Theme 1Calling & AuthorityDay 27
Defending his calling · The early church

A servant of Christ first

Paul on whom he answers to

Under pressure to soften his message for a friendlier reception, Paul draws a hard line about whose servant he is: Am I now seeking the favor of men, or of God? If I were still trying to please men, he says, I would not be a servant of Christ.

He sees the two as mutually exclusive at the deepest level. You cannot be primarily a people-pleaser and primarily Christ's servant. One has to come first — and for Paul, the question of whose servant he was settled every question of whose approval he chased.


If I were still pleasing men, I wouldn't be a servant of Christ.

Paul, to the Galatians — Galatians 1:10 (WEB)
The Principle

You are a servant of Christ before a leader of people. His approval ranks above the crowd's, and that order frees you to love people without being enslaved to them.


Colossians 3:23-24

Whatever you do, work heartily, as for the Lord and not for men... You serve the Lord Christ.


Paul could resist crowd-pressure because the question of whose servant he was had already been settled.
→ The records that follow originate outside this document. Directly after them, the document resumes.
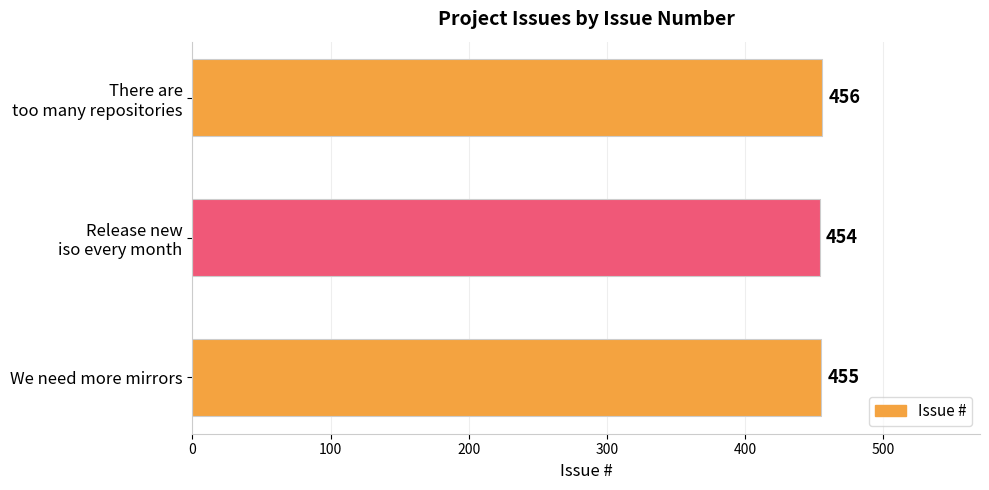

How many data points are less than 455?

1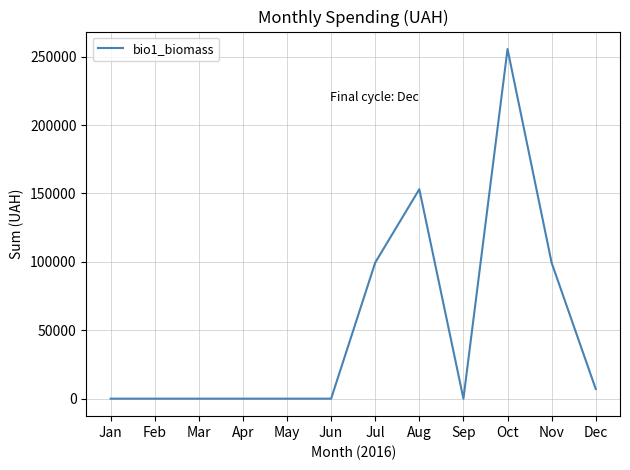

Which category has the highest value across all series?

Oct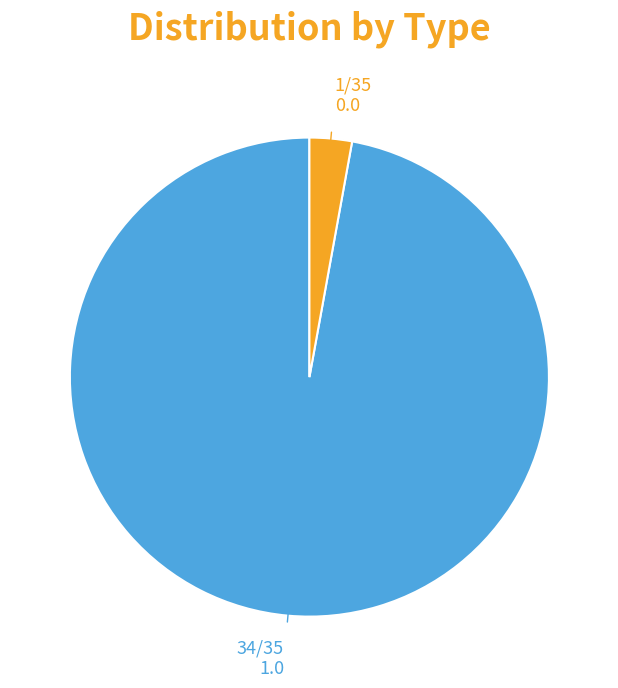

True or false: 1/35 0.0 accounts for 9% of the total.

False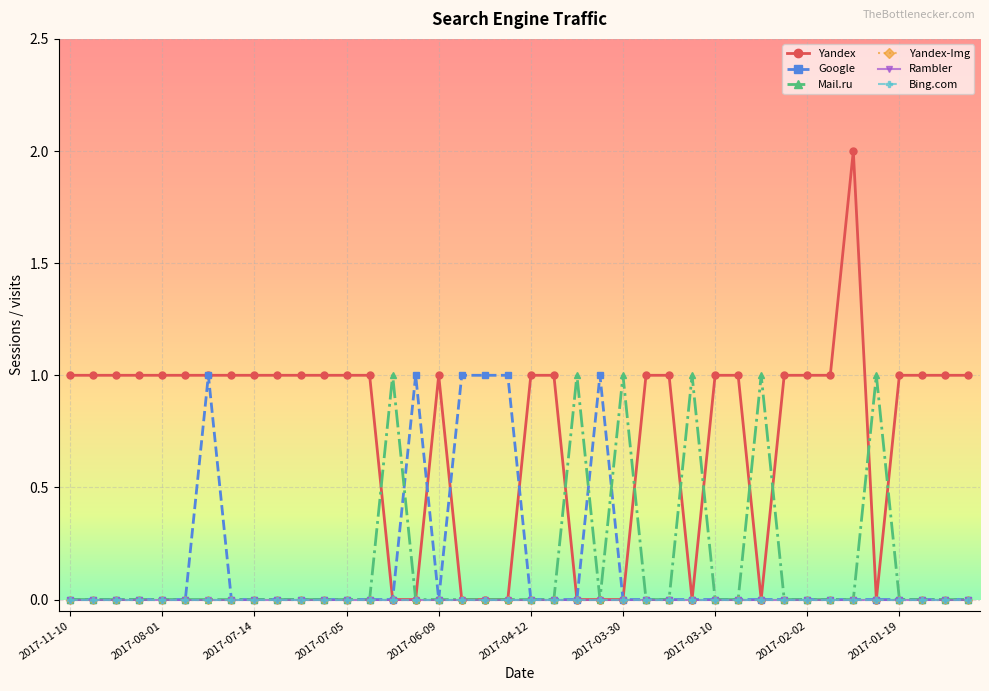

At which label does Mail.ru reach its minimum?

2017-11-10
A leader formed here serves people genuinely but answers ultimately to Christ, which keeps approval from becoming his master. He can be kind without being captured. The inner work is keeping Christ, not the crowd, as the one he ultimately serves.

When people's favor and Christ's will diverge, decide for Christ, and let that be visible. Serve and love people warmly, but do not let their approval set your direction. Make clear to your team that you answer to a higher Master, which protects everyone from being jerked around by popularity. Lead from settled allegiance, not the day's applause.

Leaders tell themselves they serve God while quietly organizing their decisions around keeping people pleased. The blind spot is a people-pleasing that masquerades as servant leadership until the truth gets costly.

This Week's Practice

Identify one decision you have been shading to keep people happy. This week, make it as a servant of Christ first — and accept the dip in approval as the cost of serving the right Master.

Every leader serves an audience; the only question is which one comes first. Serve people first, and you will eventually bend the truth to keep them happy. Serve Christ first, and you can love people without being enslaved to their approval.

Whose servant are you, when the favor of people and the will of Christ point in different directions?